Not hardly as far as free-market economics goes. Japan, Korea, China are all countries with industrial policies that have high barriers to imports of finished goods in any category they have targeted. And FDI is difficult and imbalanced with the U.S. as well as tech transfer flows. They have been getting U.S. tech for a long time and nothing really comes back except to their own firms operations in the U.S.
And hey, since when has the U.S. fixation on free markets and free trade been pragmatic? It's more of a religious belief. They are the pragmatic ones, even China now. Ideology has gotten the U.S. in this mess.
Time we start learning form them. Or at least put our economists in a bucket and learn to properly assess the tactical and strategic situations.
The pendulum swing is obvious.
Let us hope that the West has merely been temporarily knocked to the canvas by being too cocky in the ring. The arrogance and incompetence of George W Bush, and the unwillingness of Europe to back their ideals with action, make this knock-down well deserved. But let us hope that the west will be back with its ideals of equal rights for all; to stand up and fight against those who believe in the systematic oppression of women, the hounding of groups of a different religion, and the silencing of any who do not toe the government line.
If not, the west (especially America) will turn isolationist and leave Asia, Africa and the middle east to pay for their own defence, argue for free trade to lift the poor from poverty and to create their own new ideas and inventions. Looking at history, that does not promise a pleasant or prosperous future.
Cheny ran foreign policy for America and almost destroyed America.

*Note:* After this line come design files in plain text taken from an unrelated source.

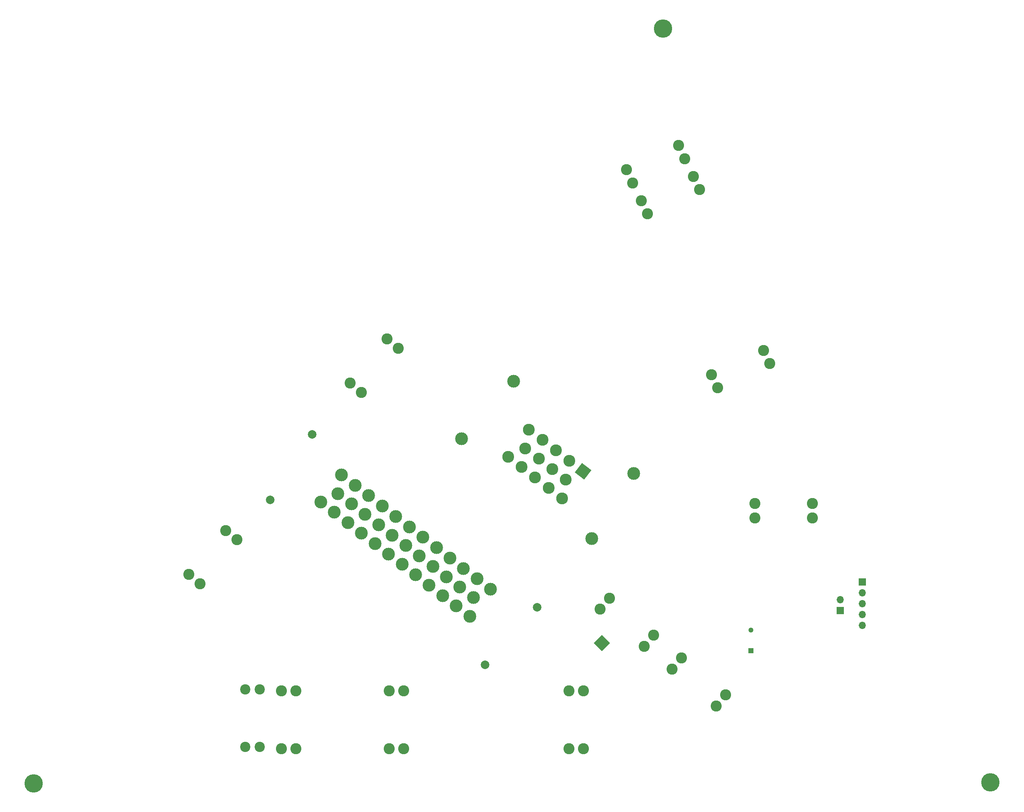
<source format=gbr>
%TF.GenerationSoftware,KiCad,Pcbnew,8.0.0*%
%TF.CreationDate,2024-03-07T18:38:20+01:00*%
%TF.ProjectId,PDU FT24,50445520-4654-4323-942e-6b696361645f,rev?*%
%TF.SameCoordinates,Original*%
%TF.FileFunction,Soldermask,Bot*%
%TF.FilePolarity,Negative*%
%FSLAX46Y46*%
G04 Gerber Fmt 4.6, Leading zero omitted, Abs format (unit mm)*
G04 Created by KiCad (PCBNEW 8.0.0) date 2024-03-07 18:38:20*
%MOMM*%
%LPD*%
G01*
G04 APERTURE LIST*
G04 Aperture macros list*
%AMRoundRect*
0 Rectangle with rounded corners*
0 $1 Rounding radius*
0 $2 $3 $4 $5 $6 $7 $8 $9 X,Y pos of 4 corners*
0 Add a 4 corners polygon primitive as box body*
4,1,4,$2,$3,$4,$5,$6,$7,$8,$9,$2,$3,0*
0 Add four circle primitives for the rounded corners*
1,1,$1+$1,$2,$3*
1,1,$1+$1,$4,$5*
1,1,$1+$1,$6,$7*
1,1,$1+$1,$8,$9*
0 Add four rect primitives between the rounded corners*
20,1,$1+$1,$2,$3,$4,$5,0*
20,1,$1+$1,$4,$5,$6,$7,0*
20,1,$1+$1,$6,$7,$8,$9,0*
20,1,$1+$1,$8,$9,$2,$3,0*%
%AMRotRect*
0 Rectangle, with rotation*
0 The origin of the aperture is its center*
0 $1 length*
0 $2 width*
0 $3 Rotation angle, in degrees counterclockwise*
0 Add horizontal line*
21,1,$1,$2,0,0,$3*%
G04 Aperture macros list end*
%ADD10C,2.595000*%
%ADD11C,4.300000*%
%ADD12R,1.700000X1.700000*%
%ADD13O,1.700000X1.700000*%
%ADD14C,2.400000*%
%ADD15R,1.192000X1.192000*%
%ADD16C,1.192000*%
%ADD17RoundRect,0.250000X1.590990X0.000000X0.000000X1.590990X-1.590990X0.000000X0.000000X-1.590990X0*%
%ADD18C,2.000000*%
%ADD19C,3.000000*%
%ADD20RotRect,2.775000X2.775000X142.500000*%
%ADD21C,2.775000*%
G04 APERTURE END LIST*
D10*
%TO.C,U2*%
X167633517Y-203015274D03*
X167633517Y-216485274D03*
X164233517Y-203015274D03*
X164233517Y-216485274D03*
%TD*%
D11*
%TO.C,H1*%
X228265696Y-47953087D03*
%TD*%
%TO.C,H3*%
X304938392Y-224383918D03*
%TD*%
D10*
%TO.C,U17*%
X239624641Y-128983767D03*
X251832607Y-123291099D03*
X241061543Y-132065213D03*
X253269509Y-126372545D03*
%TD*%
%TO.C,U8*%
X142376381Y-203015274D03*
X142376381Y-216485274D03*
X138976381Y-203015274D03*
X138976381Y-216485274D03*
%TD*%
%TO.C,U47*%
X215783430Y-181268550D03*
X226102048Y-189926899D03*
X213597952Y-183873101D03*
X223916570Y-192531450D03*
%TD*%
D11*
%TO.C,H2*%
X80967378Y-224661557D03*
%TD*%
D10*
%TO.C,U13*%
X155051168Y-130949181D03*
X163709517Y-120630563D03*
X157655719Y-133134659D03*
X166314068Y-122816041D03*
%TD*%
%TO.C,U15*%
X219757566Y-81005611D03*
X231965532Y-75312943D03*
X221194468Y-84087057D03*
X233402434Y-78394389D03*
%TD*%
%TO.C,U6*%
X128578525Y-167611586D03*
X119920176Y-177930204D03*
X125973974Y-165426108D03*
X117315625Y-175744726D03*
%TD*%
%TO.C,U45*%
X209651728Y-203015274D03*
X209651728Y-216485274D03*
X206251728Y-203015274D03*
X206251728Y-216485274D03*
%TD*%
D12*
%TO.C,J1*%
X269800000Y-184175000D03*
D13*
X269800000Y-181635000D03*
%TD*%
D14*
%TO.C,U43*%
X133909332Y-202665000D03*
X130509332Y-202665000D03*
X130509332Y-216135000D03*
X133909332Y-216135000D03*
%TD*%
D10*
%TO.C,U49*%
X223250034Y-88242668D03*
X235458000Y-82550000D03*
X224686936Y-91324114D03*
X236894902Y-85631446D03*
%TD*%
D15*
%TO.C,Y1*%
X248887075Y-193618156D03*
D16*
X248887075Y-188738156D03*
%TD*%
D10*
%TO.C,U31*%
X263290143Y-162541321D03*
X249820143Y-162541321D03*
X263290143Y-159141321D03*
X249820143Y-159141321D03*
%TD*%
D17*
%TO.C,J4*%
X214000000Y-191800000D03*
%TD*%
D12*
%TO.C,J6*%
X274947075Y-177518156D03*
D13*
X274947075Y-180058156D03*
X274947075Y-182598156D03*
X274947075Y-185138156D03*
X274947075Y-187678156D03*
%TD*%
D10*
%TO.C,U35*%
X232613430Y-195258550D03*
X242932048Y-203916899D03*
X230427952Y-197863101D03*
X240746570Y-206521450D03*
%TD*%
D18*
%TO.C,J2*%
X146171695Y-142972870D03*
X136343143Y-158245708D03*
X186641744Y-196841182D03*
X198850356Y-183394629D03*
D19*
X148178248Y-158755891D03*
X151351661Y-161190937D03*
X154525075Y-163625982D03*
X157698488Y-166061028D03*
X160871901Y-168496074D03*
X164045315Y-170931120D03*
X167218728Y-173366165D03*
X170392141Y-175801211D03*
X173565555Y-178236257D03*
X176738968Y-180671302D03*
X179912381Y-183106348D03*
X183085795Y-185541394D03*
X152200000Y-156800000D03*
X155373414Y-159235046D03*
X158546827Y-161670092D03*
X161720240Y-164105138D03*
X164893654Y-166540183D03*
X168067067Y-168975229D03*
X171240480Y-171410275D03*
X174413894Y-173845320D03*
X177587307Y-176280366D03*
X180760720Y-178715412D03*
X183934134Y-181150458D03*
X153048339Y-152409064D03*
X156221753Y-154844110D03*
X159395166Y-157279156D03*
X162568579Y-159714201D03*
X165741993Y-162149247D03*
X168915406Y-164584293D03*
X172088819Y-167019338D03*
X175262233Y-169454384D03*
X178435646Y-171889430D03*
X181609059Y-174324476D03*
X184782473Y-176759521D03*
X187955886Y-179194567D03*
%TD*%
D20*
%TO.C,J3*%
X209590331Y-151558306D03*
D21*
X206416918Y-149123260D03*
X203243504Y-146688215D03*
X200070091Y-144253169D03*
X196896678Y-141818123D03*
X205568579Y-153514197D03*
X202395165Y-151079151D03*
X199221752Y-148644105D03*
X196048339Y-146209059D03*
X204720240Y-157905133D03*
X201546826Y-155470087D03*
X198373413Y-153035041D03*
X195199999Y-150599996D03*
X192026586Y-148164950D03*
D19*
X221425436Y-152068489D03*
X193340728Y-130518335D03*
X211596884Y-167341327D03*
X181132116Y-143964888D03*
%TD*%
M02*

</source>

His thirst for wars and lies proved him to be a coward in many eyes including many veterans who were Republicans.
Today we have politicians who careless about humanity in both parties and cater to those lobbyist who can fund with the love and compassion they are suppose to have for ALL AMERICANS.
Both parties do have some honest politicians but the numbers are scant. I believe that all parties in America know they have the same problems with their leadership and unless we all stand united America will change for the worse.
It is time to unite and change the way politicians thinks about America and how they receive funding for their campaign's from lobbyist. We ask for their love and compassion not greed and stupidity that is only getting worse.
Or so you hope, Dean! But then Indians usually exaggerate, don't they?!!! Must be the result of all the Indian folk tales!
Truly an interesting read. For those of us who love history -- books on East/ West culture wars, fascinating indeed.
I only ask: where is the William Shakespeare among us to place this tale on stage. That the West Looks East in itself is a truism that although hard to fathom is a fact that must be acknowledged. To those who are afraid to do so, witnessing "The End of History" takes little effort . The footage /out takes are right at our door steps.